[Dataset items]
________________________________________
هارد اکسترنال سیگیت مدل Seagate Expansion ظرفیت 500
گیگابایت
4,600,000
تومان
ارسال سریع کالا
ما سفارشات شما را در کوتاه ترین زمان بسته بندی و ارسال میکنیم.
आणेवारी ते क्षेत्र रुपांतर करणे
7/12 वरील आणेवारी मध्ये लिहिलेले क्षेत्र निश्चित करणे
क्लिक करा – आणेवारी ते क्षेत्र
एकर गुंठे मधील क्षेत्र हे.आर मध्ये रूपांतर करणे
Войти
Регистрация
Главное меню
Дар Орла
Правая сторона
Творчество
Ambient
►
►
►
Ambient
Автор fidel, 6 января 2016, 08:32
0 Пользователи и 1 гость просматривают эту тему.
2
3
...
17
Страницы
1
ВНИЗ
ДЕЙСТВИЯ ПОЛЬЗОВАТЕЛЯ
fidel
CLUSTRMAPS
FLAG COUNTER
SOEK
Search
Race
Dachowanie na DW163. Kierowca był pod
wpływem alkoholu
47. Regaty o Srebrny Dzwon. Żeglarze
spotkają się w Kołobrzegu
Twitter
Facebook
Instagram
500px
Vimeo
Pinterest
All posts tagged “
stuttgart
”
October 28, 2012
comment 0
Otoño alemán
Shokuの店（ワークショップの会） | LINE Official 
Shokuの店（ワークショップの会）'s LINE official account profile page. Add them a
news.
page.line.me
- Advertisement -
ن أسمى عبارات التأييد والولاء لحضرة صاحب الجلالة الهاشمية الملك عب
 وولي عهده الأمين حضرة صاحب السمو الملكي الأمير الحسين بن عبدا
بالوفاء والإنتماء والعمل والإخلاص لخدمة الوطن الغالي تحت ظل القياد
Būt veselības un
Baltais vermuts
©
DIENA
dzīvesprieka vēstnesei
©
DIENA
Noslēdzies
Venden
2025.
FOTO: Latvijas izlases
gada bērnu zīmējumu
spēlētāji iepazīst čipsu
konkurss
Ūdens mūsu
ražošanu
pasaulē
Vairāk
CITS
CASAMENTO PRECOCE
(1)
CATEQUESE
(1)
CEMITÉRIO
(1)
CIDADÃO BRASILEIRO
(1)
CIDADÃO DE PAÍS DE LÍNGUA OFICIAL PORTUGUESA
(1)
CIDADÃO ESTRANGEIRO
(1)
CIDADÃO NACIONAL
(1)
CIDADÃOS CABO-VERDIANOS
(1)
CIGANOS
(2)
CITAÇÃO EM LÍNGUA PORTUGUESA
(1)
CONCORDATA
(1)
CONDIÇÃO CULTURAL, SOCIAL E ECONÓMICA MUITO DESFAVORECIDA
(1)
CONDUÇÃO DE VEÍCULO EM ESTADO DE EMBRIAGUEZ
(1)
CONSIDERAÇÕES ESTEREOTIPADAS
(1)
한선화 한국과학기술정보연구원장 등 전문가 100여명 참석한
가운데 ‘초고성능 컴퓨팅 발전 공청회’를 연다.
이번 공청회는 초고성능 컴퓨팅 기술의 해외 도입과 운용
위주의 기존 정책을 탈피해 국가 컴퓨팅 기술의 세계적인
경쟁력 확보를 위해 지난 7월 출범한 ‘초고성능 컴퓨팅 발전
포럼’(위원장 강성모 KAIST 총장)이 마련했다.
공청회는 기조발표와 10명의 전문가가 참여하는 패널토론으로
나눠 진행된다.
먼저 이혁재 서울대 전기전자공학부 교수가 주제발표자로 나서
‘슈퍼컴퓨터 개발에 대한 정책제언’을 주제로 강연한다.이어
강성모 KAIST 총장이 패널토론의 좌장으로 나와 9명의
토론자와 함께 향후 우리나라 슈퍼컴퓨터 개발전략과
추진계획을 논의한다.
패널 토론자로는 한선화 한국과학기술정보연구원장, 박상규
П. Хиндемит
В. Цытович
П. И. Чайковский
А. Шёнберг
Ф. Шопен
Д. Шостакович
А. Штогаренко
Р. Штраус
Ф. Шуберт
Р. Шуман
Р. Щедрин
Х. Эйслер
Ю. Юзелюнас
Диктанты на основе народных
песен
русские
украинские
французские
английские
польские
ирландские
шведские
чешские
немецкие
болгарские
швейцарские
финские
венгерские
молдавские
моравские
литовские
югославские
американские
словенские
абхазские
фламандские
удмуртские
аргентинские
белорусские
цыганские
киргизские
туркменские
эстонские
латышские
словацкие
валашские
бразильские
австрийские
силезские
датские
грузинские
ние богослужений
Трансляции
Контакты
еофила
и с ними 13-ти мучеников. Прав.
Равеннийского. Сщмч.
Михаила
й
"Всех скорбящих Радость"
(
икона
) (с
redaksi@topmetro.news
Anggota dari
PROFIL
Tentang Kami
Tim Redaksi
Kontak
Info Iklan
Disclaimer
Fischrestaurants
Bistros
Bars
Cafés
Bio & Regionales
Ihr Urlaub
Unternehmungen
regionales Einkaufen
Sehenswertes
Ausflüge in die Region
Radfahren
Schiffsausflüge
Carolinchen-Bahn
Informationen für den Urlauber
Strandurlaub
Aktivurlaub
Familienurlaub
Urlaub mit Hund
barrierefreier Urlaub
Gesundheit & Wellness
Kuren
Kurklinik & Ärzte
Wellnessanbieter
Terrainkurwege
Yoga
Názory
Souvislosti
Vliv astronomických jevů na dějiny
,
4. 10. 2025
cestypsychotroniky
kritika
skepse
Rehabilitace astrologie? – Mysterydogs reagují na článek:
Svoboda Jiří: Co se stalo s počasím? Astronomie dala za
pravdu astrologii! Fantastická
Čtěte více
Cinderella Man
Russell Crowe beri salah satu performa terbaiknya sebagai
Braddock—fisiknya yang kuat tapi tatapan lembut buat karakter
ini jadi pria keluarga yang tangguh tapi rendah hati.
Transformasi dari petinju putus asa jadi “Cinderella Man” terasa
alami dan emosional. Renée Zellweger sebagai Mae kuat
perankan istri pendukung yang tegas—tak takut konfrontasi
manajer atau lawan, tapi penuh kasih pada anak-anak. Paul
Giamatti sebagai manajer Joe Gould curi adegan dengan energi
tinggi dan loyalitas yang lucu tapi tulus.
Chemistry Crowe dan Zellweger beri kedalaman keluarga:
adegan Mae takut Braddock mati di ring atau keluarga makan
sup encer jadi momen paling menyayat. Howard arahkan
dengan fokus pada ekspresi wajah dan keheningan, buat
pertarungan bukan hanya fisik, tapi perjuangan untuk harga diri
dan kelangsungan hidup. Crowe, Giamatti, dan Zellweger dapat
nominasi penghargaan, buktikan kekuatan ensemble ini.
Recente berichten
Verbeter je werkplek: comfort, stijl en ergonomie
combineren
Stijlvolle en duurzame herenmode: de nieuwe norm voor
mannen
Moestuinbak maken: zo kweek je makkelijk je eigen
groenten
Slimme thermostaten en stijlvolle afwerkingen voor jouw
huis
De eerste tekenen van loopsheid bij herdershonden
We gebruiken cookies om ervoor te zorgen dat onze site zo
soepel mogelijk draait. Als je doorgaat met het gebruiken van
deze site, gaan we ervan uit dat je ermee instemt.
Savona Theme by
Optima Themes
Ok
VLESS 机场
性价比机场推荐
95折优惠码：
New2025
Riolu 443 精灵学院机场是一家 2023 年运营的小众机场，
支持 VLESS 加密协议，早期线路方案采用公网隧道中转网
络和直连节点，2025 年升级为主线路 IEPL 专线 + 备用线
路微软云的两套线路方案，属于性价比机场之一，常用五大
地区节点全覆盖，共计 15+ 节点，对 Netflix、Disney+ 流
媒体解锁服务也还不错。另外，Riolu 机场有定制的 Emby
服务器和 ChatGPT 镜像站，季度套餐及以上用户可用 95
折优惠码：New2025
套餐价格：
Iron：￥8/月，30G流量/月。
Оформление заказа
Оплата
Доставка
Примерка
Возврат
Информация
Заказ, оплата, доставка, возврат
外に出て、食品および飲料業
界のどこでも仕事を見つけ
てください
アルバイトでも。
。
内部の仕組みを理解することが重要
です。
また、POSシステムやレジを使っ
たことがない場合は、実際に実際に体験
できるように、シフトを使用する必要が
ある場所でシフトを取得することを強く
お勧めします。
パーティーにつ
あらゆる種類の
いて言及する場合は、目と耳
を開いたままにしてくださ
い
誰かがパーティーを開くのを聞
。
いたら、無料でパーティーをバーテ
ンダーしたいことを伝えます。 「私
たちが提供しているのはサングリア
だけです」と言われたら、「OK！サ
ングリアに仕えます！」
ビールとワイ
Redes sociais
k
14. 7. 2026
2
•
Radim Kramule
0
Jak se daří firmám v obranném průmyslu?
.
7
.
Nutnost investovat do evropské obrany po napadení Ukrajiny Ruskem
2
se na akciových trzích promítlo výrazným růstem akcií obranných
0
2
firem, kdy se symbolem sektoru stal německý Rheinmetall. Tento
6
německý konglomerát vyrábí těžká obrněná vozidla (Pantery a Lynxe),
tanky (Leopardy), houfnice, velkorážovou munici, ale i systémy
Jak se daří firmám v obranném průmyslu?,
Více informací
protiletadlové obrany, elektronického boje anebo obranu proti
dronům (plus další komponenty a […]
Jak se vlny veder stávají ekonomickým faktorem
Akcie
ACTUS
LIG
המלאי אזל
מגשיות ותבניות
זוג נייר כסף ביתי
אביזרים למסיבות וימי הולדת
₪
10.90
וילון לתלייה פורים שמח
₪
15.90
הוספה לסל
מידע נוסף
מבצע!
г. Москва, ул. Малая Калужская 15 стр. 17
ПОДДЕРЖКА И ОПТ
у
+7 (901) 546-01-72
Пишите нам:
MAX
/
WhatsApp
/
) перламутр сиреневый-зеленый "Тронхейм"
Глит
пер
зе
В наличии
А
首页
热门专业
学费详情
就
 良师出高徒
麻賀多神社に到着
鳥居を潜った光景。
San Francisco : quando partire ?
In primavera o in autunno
________________________________________
Task:
Using the data above, reproduce exactly the lines between those holding "Dachowanie na DW163. Kierowca był pod" and "Равеннийского. Сщмч.", inclusive, and no others.

Output below:
Dachowanie na DW163. Kierowca był pod
wpływem alkoholu
47. Regaty o Srebrny Dzwon. Żeglarze
spotkają się w Kołobrzegu
Twitter
Facebook
Instagram
500px
Vimeo
Pinterest
All posts tagged “
stuttgart
”
October 28, 2012
comment 0
Otoño alemán
Shokuの店（ワークショップの会） | LINE Official 
Shokuの店（ワークショップの会）'s LINE official account profile page. Add them a
news.
page.line.me
- Advertisement -
ن أسمى عبارات التأييد والولاء لحضرة صاحب الجلالة الهاشمية الملك عب
 وولي عهده الأمين حضرة صاحب السمو الملكي الأمير الحسين بن عبدا
بالوفاء والإنتماء والعمل والإخلاص لخدمة الوطن الغالي تحت ظل القياد
Būt veselības un
Baltais vermuts
©
DIENA
dzīvesprieka vēstnesei
©
DIENA
Noslēdzies
Venden
2025.
FOTO: Latvijas izlases
gada bērnu zīmējumu
spēlētāji iepazīst čipsu
konkurss
Ūdens mūsu
ražošanu
pasaulē
Vairāk
CITS
CASAMENTO PRECOCE
(1)
CATEQUESE
(1)
CEMITÉRIO
(1)
CIDADÃO BRASILEIRO
(1)
CIDADÃO DE PAÍS DE LÍNGUA OFICIAL PORTUGUESA
(1)
CIDADÃO ESTRANGEIRO
(1)
CIDADÃO NACIONAL
(1)
CIDADÃOS CABO-VERDIANOS
(1)
CIGANOS
(2)
CITAÇÃO EM LÍNGUA PORTUGUESA
(1)
CONCORDATA
(1)
CONDIÇÃO CULTURAL, SOCIAL E ECONÓMICA MUITO DESFAVORECIDA
(1)
CONDUÇÃO DE VEÍCULO EM ESTADO DE EMBRIAGUEZ
(1)
CONSIDERAÇÕES ESTEREOTIPADAS
(1)
한선화 한국과학기술정보연구원장 등 전문가 100여명 참석한
가운데 ‘초고성능 컴퓨팅 발전 공청회’를 연다.
이번 공청회는 초고성능 컴퓨팅 기술의 해외 도입과 운용
위주의 기존 정책을 탈피해 국가 컴퓨팅 기술의 세계적인
경쟁력 확보를 위해 지난 7월 출범한 ‘초고성능 컴퓨팅 발전
포럼’(위원장 강성모 KAIST 총장)이 마련했다.
공청회는 기조발표와 10명의 전문가가 참여하는 패널토론으로
나눠 진행된다.
먼저 이혁재 서울대 전기전자공학부 교수가 주제발표자로 나서
‘슈퍼컴퓨터 개발에 대한 정책제언’을 주제로 강연한다.이어
강성모 KAIST 총장이 패널토론의 좌장으로 나와 9명의
토론자와 함께 향후 우리나라 슈퍼컴퓨터 개발전략과
추진계획을 논의한다.
패널 토론자로는 한선화 한국과학기술정보연구원장, 박상규
П. Хиндемит
В. Цытович
П. И. Чайковский
А. Шёнберг
Ф. Шопен
Д. Шостакович
А. Штогаренко
Р. Штраус
Ф. Шуберт
Р. Шуман
Р. Щедрин
Х. Эйслер
Ю. Юзелюнас
Диктанты на основе народных
песен
русские
украинские
французские
английские
польские
ирландские
шведские
чешские
немецкие
болгарские
швейцарские
финские
венгерские
молдавские
моравские
литовские
югославские
американские
словенские
абхазские
фламандские
удмуртские
аргентинские
белорусские
цыганские
киргизские
туркменские
эстонские
латышские
словацкие
валашские
бразильские
австрийские
силезские
датские
грузинские
ние богослужений
Трансляции
Контакты
еофила
и с ними 13-ти мучеников. Прав.
Равеннийского. Сщмч.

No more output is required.